Ganguly didn’t disappoint. Apart from the weekly practice he must get from Dadagiri (which loosely translates to being bossy), his post-retirement gigs as a commentator and sports administrator have only added to his public-speaking charms. The real reason he took his shirt off at the NatWest series final in 2002? “Every time before a big tour my mother would snatch my chain two days before I left and put it back on the morning I was to leave. I would see another stone, blue or green or something else, added to my chain. I asked her one day, ‘Ma are all my stars bad? Do I need so much fixing?’ So the real reason I took that shirt off was because my mother had said that when you win you must show all you have. So that’s exactly what I did. I did it for my mother,” he shared, to loud applause.
As to why he’s left-handed? “My brother was a left-hander. When I was young, my father would say take your brother’s gloves and pads and play, so I picked up the bat left-handed.”

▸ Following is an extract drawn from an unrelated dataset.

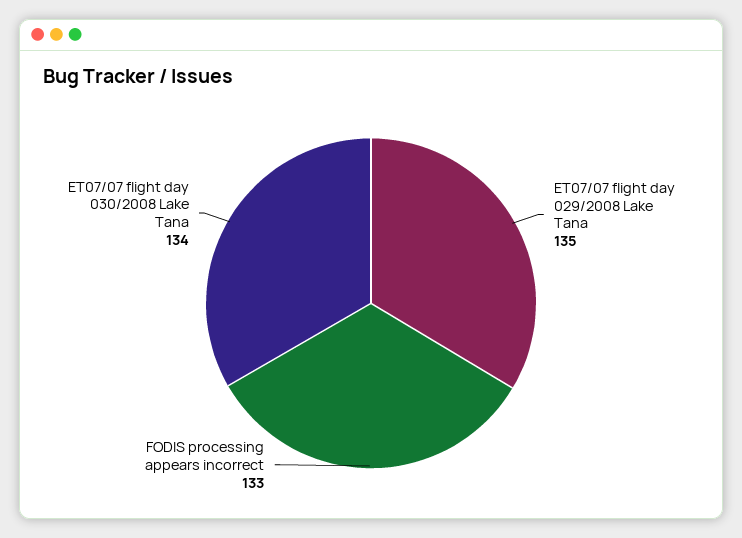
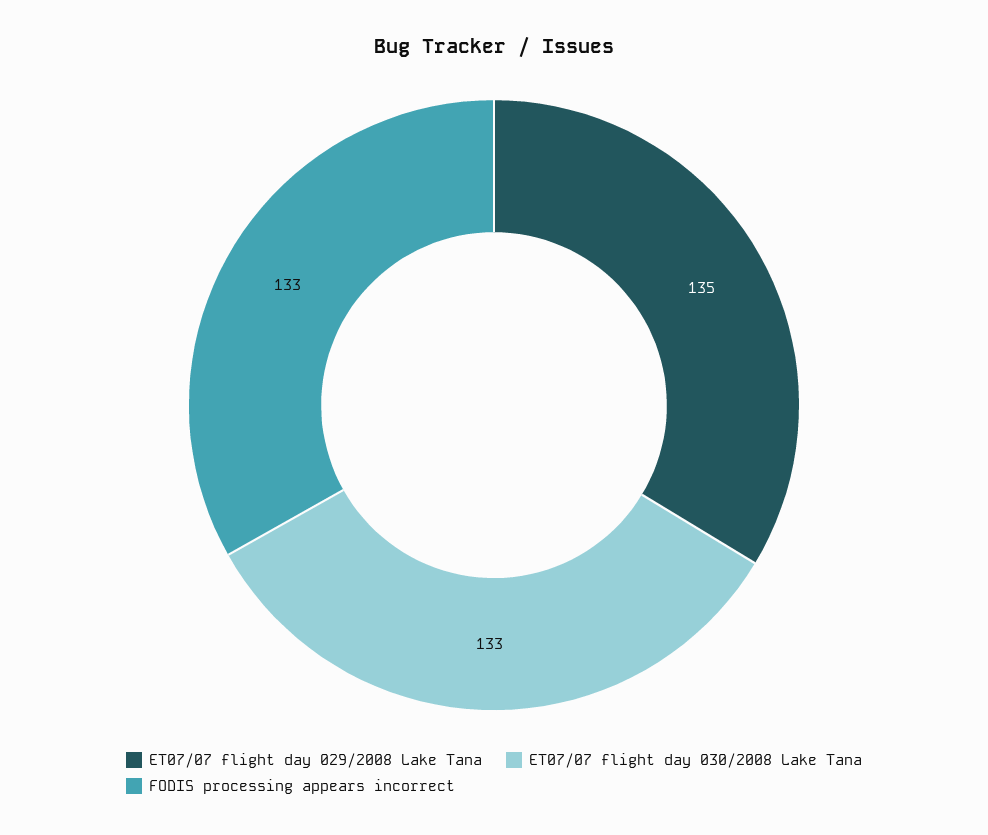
ET07/07 flight day 030/2008 Lake Tana: 134 -> 133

At the festival, Majumdar released a key chapter from the book, Challenging The Chappell Shenanigans. “It was all going well for Sourav Ganguly and Indian cricket until the arrival of Greg Chappell,” it begins. Majumdar, who also co-wrote Tendulkar’s autobiography, describes his magnum opus as “4 parts , 25 chapters, 500-plus pages”. It starts with Indian cricket’s infamous match-fixing episode and comes right up to the South Africa series. On stage, Majumdar repeatedly called out NatWest as a turning point for Indian cricket, both symbolically and historically. So then, is Ganguly one of the most important characters in his book on the history of Indian cricket? I asked him. “Because of what he has done. Not because of my fondness for Sourav, or because he was my senior at St Xavier’s (college), or because I know him for 23 years. Or because of this crowd here. But because he redefined Indian cricket in ways that we started winning overseas. That’s why,” he said. “The gods in the title of the book? He’s one of them.”